If you’ve been slogging through January on a mission to get in better shape, you’ve got company. Improving health and fitness is reliably the most popular New Year’s resolution.
It’s no simple goal to achieve, of course. But these days there are almost infinite ways to spend money trying, including classes, gear, biometric trackers, supplements, and so on.
Just don’t expect newly funded startups to get you to the finish line. Venture investment in the fitness and wellness space peaked about four years ago. It hit a cyclical low last year, with just over $5 billion in reported global funding.
Where the money is going
That said, it’s not as if investors have abandoned the space, and there are still companies securing big rounds.
In recent months, the standout was Oura, maker of a smart ring that collects data on dozens of personal health and wellness metrics. In October, the 12-year-old Finnish company announced that it closed on more than $900 million at an impressive $11 billion valuation.
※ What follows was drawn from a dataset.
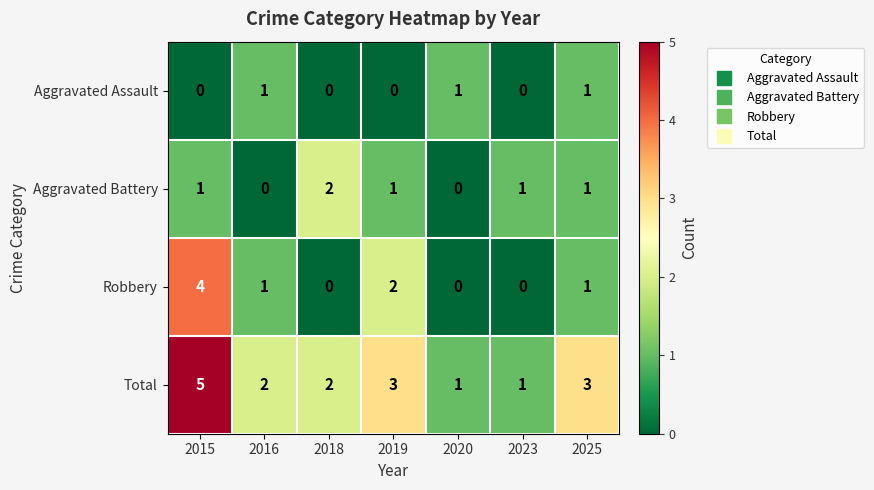

What is the greatest value displayed?

5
Another longtime player in the space, fitness app Strava, reportedly reached a $2.2 billion valuation earlier this year after raising an undisclosed amount of new funding led by Sequoia Capital. And on the wellness front, LetsGetChecked, an at-home testing platform, picked up $165 million in a Series F early last year.
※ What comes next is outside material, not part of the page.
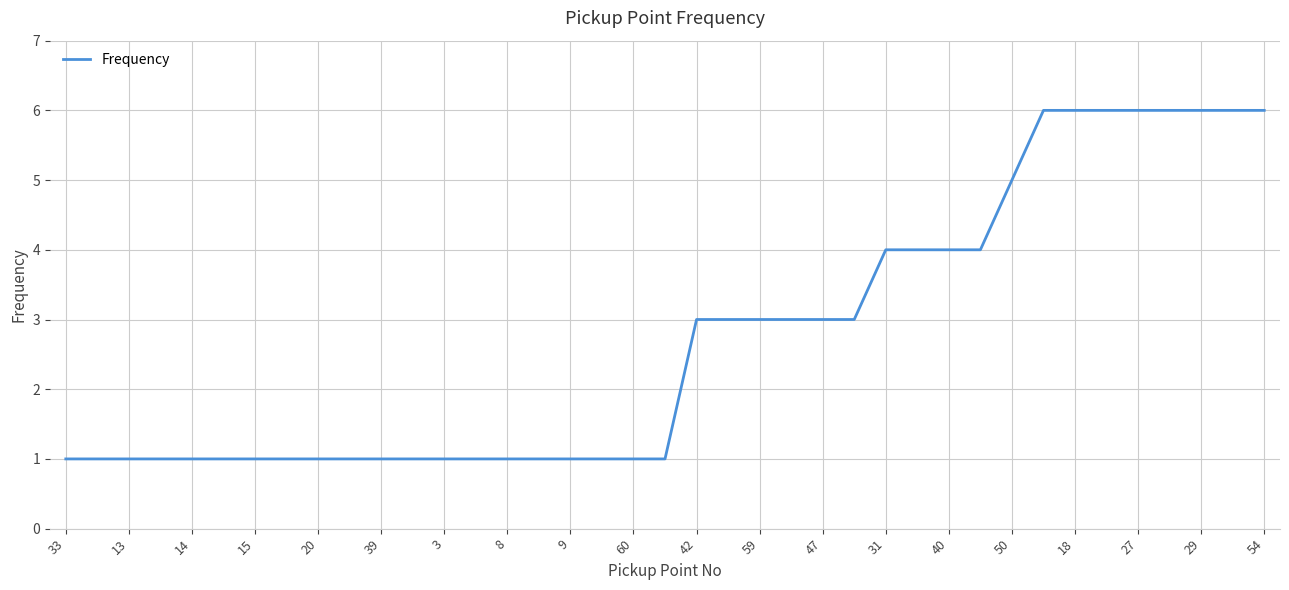

What is the difference between the maximum and minimum values?

5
Getting a good night’s rest is also fundamental for healthy living, and in this arena smart sleep system developer Eight Sleep was a standout. The 12-year-old company raised $100 million for its Series D last summer.
Below, we put together a list of some of the larger funding recipients this past year:
Outside the venture sphere, private equity and growth investors are also eyeing the intersection of fitness and AI. Last week, fitness and wellness brands Mindbody, Booker, ClassPass, and EGYM announced that they are merging under a parent company, Playlist. The transaction includes $785 million in new equity investment, led by Affinity Partners, and values the combined company at $7.5 billion.
Where the money isn’t going
Yet while investors are keen on some fitness startups strategies, others have fallen out of favor.
So where is the money not going? Connected fitness equipment startups are one of the areas that have lost financial support in a big way.
Shares of what used to be the sector’s most famous success story — Peloton — are down over 95% from the pandemic-era highs. Others that raised considerable capital have been mostly running on existing reserves.
This includes rowing machine startup Hyrow, which raised more than $360 million between 2018 and 2022, but hasn’t had a reported financing since, per Crunchbase data. Another, smart home gym maker Tonal, secured $580 million but has not landed a fresh round in nearly three years.
Prediction: More AI
As we look ahead to contemplate what fitness and fitness-adjacent areas might be best primed to attract investment, it’s not quite obvious. For now, IPO activity in the space looks muted, though last week’s Playlist rollup offers a sign that acquirers see some value.
Perhaps for now, the only thing one can be comfortable prognosticating is the same thing that applies to every sector on earth: that AI-enabled offerings will be more widespread and more heavily funded.
Now, if only the AI could lift weights and go on runs for us too.